■ SUPPLIED DATA
- - - - -

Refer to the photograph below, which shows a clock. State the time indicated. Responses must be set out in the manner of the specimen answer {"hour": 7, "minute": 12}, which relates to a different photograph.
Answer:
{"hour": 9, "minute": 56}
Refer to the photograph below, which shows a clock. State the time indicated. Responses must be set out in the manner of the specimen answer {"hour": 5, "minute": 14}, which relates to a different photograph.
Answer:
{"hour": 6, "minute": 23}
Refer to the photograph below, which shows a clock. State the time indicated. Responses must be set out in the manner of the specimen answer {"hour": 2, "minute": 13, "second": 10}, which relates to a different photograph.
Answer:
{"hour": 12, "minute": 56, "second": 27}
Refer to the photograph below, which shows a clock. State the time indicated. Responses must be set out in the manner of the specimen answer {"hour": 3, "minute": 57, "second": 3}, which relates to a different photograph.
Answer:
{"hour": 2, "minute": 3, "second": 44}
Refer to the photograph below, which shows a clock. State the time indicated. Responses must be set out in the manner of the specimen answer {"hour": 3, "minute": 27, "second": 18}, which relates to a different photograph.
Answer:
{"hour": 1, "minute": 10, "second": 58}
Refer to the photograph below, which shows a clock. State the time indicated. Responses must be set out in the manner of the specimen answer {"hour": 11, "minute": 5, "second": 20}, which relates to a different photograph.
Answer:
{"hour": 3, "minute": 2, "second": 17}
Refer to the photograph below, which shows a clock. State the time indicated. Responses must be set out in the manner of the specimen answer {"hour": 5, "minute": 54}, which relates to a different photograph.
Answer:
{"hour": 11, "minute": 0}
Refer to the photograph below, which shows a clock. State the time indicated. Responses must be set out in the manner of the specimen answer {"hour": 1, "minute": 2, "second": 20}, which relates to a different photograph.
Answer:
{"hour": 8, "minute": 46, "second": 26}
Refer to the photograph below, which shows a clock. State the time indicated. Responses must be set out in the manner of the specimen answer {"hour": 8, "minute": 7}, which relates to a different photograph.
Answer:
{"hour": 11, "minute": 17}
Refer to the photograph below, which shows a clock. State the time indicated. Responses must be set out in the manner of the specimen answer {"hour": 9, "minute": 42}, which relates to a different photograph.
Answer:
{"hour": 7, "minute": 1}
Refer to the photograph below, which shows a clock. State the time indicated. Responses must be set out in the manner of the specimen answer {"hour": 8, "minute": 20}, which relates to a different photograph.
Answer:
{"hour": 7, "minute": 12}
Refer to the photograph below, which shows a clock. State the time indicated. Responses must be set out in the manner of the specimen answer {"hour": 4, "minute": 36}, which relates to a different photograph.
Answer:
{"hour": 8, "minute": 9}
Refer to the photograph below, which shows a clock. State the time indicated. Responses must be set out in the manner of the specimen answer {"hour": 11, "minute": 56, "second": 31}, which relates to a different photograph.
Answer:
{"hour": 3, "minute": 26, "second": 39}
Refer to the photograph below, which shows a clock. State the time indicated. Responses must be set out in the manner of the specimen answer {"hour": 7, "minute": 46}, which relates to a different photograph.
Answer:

- - - - -

■ WRITTEN EXERCISE
Please pull out every line of the entries above that contains the word "second", and copy each such line in full. Case counts.

■ COMPLETED EXERCISE
Refer to the photograph below, which shows a clock. State the time indicated. Responses must be set out in the manner of the specimen answer {"hour": 2, "minute": 13, "second": 10}, which relates to a different photograph.
{"hour": 12, "minute": 56, "second": 27}
Refer to the photograph below, which shows a clock. State the time indicated. Responses must be set out in the manner of the specimen answer {"hour": 3, "minute": 57, "second": 3}, which relates to a different photograph.
{"hour": 2, "minute": 3, "second": 44}
Refer to the photograph below, which shows a clock. State the time indicated. Responses must be set out in the manner of the specimen answer {"hour": 3, "minute": 27, "second": 18}, which relates to a different photograph.
{"hour": 1, "minute": 10, "second": 58}
Refer to the photograph below, which shows a clock. State the time indicated. Responses must be set out in the manner of the specimen answer {"hour": 11, "minute": 5, "second": 20}, which relates to a different photograph.
{"hour": 3, "minute": 2, "second": 17}
Refer to the photograph below, which shows a clock. State the time indicated. Responses must be set out in the manner of the specimen answer {"hour": 1, "minute": 2, "second": 20}, which relates to a different photograph.
{"hour": 8, "minute": 46, "second": 26}
Refer to the photograph below, which shows a clock. State the time indicated. Responses must be set out in the manner of the specimen answer {"hour": 11, "minute": 56, "second": 31}, which relates to a different photograph.
{"hour": 3, "minute": 26, "second": 39}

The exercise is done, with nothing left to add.